Try it
Please write out exactly the lines of the data below from the line holding "โทร. 02-354-5556" through the line holding "Goals (SDGS) All rights reserved.", and leave out the rest.

Material supplied
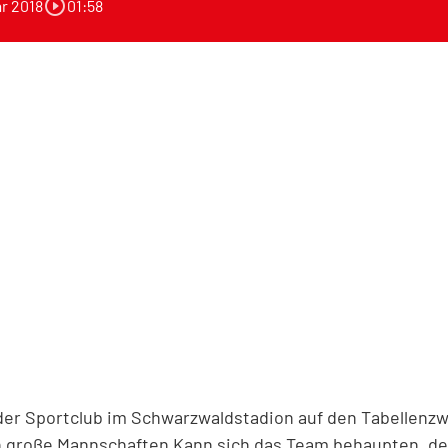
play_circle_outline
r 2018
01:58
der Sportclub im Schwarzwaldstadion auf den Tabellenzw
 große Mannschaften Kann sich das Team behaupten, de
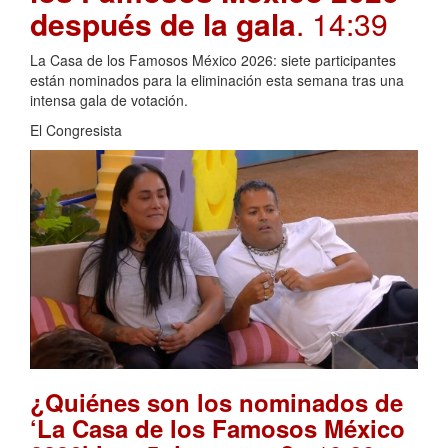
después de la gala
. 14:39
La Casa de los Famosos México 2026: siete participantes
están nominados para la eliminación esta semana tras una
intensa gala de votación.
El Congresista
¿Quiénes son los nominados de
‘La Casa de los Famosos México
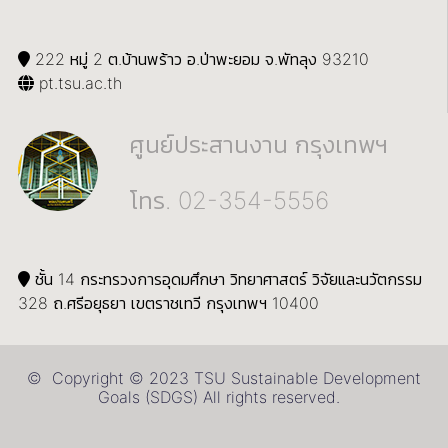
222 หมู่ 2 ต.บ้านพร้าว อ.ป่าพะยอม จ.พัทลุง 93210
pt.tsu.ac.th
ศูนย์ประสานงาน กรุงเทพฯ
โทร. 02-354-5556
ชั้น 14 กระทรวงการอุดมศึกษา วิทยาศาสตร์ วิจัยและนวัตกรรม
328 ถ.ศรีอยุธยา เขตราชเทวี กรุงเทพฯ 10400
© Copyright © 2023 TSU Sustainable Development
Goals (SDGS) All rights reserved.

---

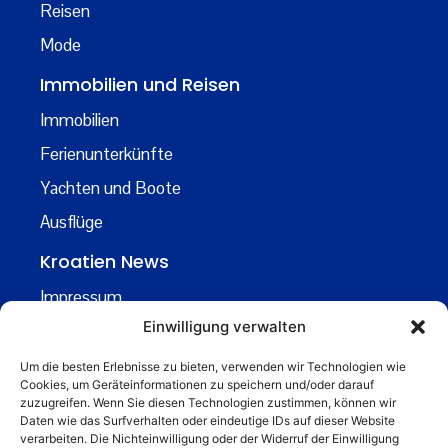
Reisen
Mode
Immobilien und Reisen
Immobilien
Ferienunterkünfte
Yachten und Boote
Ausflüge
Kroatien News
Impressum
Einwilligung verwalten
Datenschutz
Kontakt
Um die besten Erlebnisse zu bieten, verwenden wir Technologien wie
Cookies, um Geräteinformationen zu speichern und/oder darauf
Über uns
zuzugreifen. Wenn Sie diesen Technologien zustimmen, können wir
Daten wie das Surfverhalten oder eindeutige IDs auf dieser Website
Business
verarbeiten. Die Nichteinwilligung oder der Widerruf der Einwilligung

Output for this exercise
โทร. 02-354-5556
ชั้น 14 กระทรวงการอุดมศึกษา วิทยาศาสตร์ วิจัยและนวัตกรรม
328 ถ.ศรีอยุธยา เขตราชเทวี กรุงเทพฯ 10400
© Copyright © 2023 TSU Sustainable Development
Goals (SDGS) All rights reserved.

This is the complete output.